The election comes one week after European Commission President Ursula von der Leyen in her “State of the Union” speech announced a new “Wind Power Package” and underlined that “the future of our clean tech industry has to be made in Europe”.
The EU’s ambition to curtail its dependence on imported fossil fuels and shift to a more sustainable energy system is clear, with a goal of harnessing 420 GW of wind energy by 2030, a significant leap from its current 200 GW capacity. However, the wind industry currently faces challenges that jeopardize these aspirations. Specifically, Chinese turbine manufacturers, with their cost-competitive offerings, looser standards and unconventional financing terms, have begun making inroads in Europe, raising concerns over the origin of Europe’s future wind energy infrastructure.

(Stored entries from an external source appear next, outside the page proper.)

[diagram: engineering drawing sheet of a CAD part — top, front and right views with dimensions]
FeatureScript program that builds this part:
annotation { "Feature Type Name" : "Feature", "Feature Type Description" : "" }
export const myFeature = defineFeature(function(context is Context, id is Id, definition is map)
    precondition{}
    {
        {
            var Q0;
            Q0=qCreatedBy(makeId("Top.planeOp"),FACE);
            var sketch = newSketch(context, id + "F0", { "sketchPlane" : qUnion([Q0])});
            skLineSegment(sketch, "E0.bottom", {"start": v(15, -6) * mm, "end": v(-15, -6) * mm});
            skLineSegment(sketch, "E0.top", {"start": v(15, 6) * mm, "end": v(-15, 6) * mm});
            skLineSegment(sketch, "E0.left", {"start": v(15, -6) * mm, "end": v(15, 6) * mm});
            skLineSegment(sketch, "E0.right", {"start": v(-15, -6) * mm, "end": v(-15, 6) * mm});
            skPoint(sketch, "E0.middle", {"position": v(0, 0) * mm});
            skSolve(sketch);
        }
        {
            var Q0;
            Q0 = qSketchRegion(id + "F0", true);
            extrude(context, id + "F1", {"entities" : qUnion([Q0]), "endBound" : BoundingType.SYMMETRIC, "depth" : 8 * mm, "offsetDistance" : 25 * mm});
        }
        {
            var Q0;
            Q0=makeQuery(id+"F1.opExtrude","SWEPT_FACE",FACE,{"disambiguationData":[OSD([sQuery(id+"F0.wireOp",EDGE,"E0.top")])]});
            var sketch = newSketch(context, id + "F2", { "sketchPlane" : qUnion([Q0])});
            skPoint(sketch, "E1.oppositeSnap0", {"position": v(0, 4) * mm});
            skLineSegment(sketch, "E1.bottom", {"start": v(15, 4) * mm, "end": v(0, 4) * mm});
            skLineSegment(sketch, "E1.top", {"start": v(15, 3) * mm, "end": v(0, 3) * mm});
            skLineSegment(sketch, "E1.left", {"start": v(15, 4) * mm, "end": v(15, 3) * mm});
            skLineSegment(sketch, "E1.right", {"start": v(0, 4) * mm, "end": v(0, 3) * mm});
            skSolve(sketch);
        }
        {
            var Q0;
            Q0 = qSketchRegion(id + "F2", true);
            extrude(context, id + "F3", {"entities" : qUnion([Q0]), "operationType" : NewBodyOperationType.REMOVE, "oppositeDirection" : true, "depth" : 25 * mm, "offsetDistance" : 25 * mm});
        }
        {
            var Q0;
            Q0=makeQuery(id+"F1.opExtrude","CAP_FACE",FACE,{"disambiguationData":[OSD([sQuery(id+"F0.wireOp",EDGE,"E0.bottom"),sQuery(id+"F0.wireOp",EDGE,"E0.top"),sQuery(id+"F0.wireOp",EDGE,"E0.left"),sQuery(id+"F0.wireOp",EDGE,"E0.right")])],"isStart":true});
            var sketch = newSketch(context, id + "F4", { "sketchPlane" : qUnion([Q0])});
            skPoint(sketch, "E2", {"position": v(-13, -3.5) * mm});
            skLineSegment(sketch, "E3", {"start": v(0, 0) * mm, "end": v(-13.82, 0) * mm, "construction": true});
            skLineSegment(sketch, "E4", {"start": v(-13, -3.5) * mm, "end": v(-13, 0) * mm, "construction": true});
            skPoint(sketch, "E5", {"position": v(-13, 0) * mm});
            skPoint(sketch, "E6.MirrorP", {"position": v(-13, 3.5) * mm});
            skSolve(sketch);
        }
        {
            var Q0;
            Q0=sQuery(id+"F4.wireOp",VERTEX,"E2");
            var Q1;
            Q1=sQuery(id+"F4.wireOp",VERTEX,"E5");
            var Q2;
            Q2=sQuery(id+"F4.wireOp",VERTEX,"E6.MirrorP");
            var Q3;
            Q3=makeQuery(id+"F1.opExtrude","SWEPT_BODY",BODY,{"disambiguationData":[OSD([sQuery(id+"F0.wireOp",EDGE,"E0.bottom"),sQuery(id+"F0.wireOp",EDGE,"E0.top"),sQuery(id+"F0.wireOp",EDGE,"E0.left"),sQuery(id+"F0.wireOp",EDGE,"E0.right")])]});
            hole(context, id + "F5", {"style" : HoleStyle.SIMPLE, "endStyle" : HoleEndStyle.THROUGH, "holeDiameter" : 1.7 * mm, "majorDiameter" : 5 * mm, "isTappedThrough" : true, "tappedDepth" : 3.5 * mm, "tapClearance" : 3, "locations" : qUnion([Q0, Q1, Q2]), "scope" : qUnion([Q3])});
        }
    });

Blanco, who has held significant roles in the wind industry, remarked on his appointment, “Wind energy is Europe’s triumph. It promises employment for 450,000 Europeans by 2030. Yet, the EU’s wind equipment manufacturers face intense pressures.” Blanco stressed the urgency for the “Wind Power Package” to expedite permitting, refine auction structures for wind energy, and bolster EU’s manufacturing and supply chains. He warned that without such efforts, the EU risks compromising its energy security and economic resilience.
Parres, with over two decades of experience in integrating renewable energies into the grid, highlighted the critical role of electricity grids in Europe’s green transition. He emphasized the need for the EU to double its annual investments in electricity grids. Only by amplifying and streamlining Europe’s grids can the EU truly integrate renewable energy in line with its 2030 targets. The simplification of grid planning processes and clear rules on grid connections were underscored as vital steps in this direction.